**WRITTEN TASK**:
Recast the lines below as a numbered list, skipping any blank lines and leaving out the picture.

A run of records
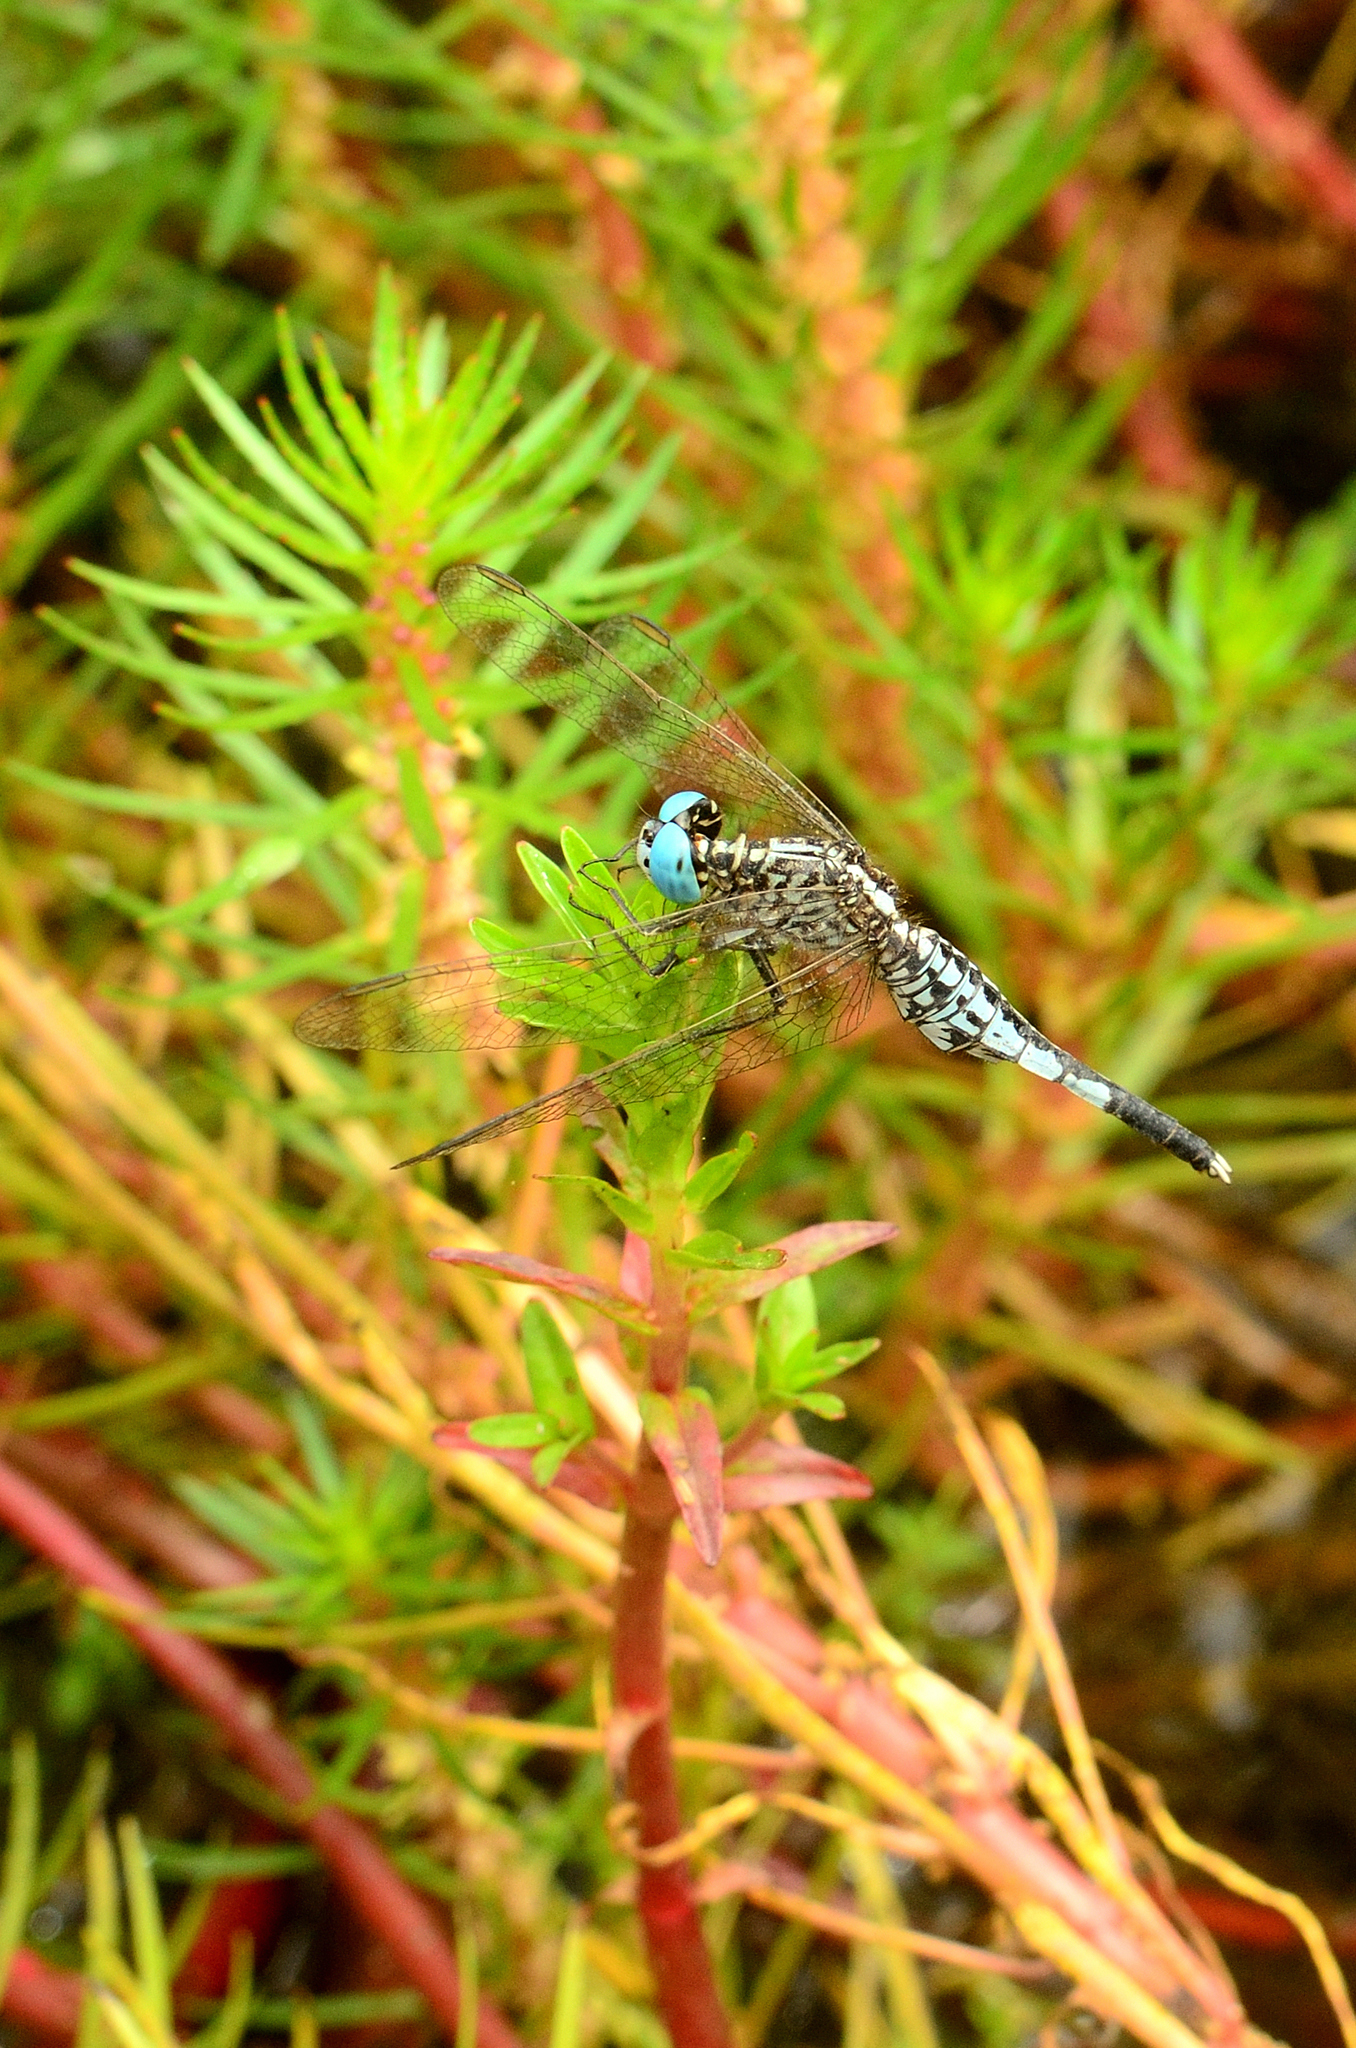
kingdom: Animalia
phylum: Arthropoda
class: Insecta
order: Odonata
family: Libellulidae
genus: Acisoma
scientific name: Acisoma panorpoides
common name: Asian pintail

**CORRECT ANSWER**:
1. kingdom: Animalia
2. phylum: Arthropoda
3. class: Insecta
4. order: Odonata
5. family: Libellulidae
6. genus: Acisoma
7. scientific name: Acisoma panorpoides
8. common name: Asian pintail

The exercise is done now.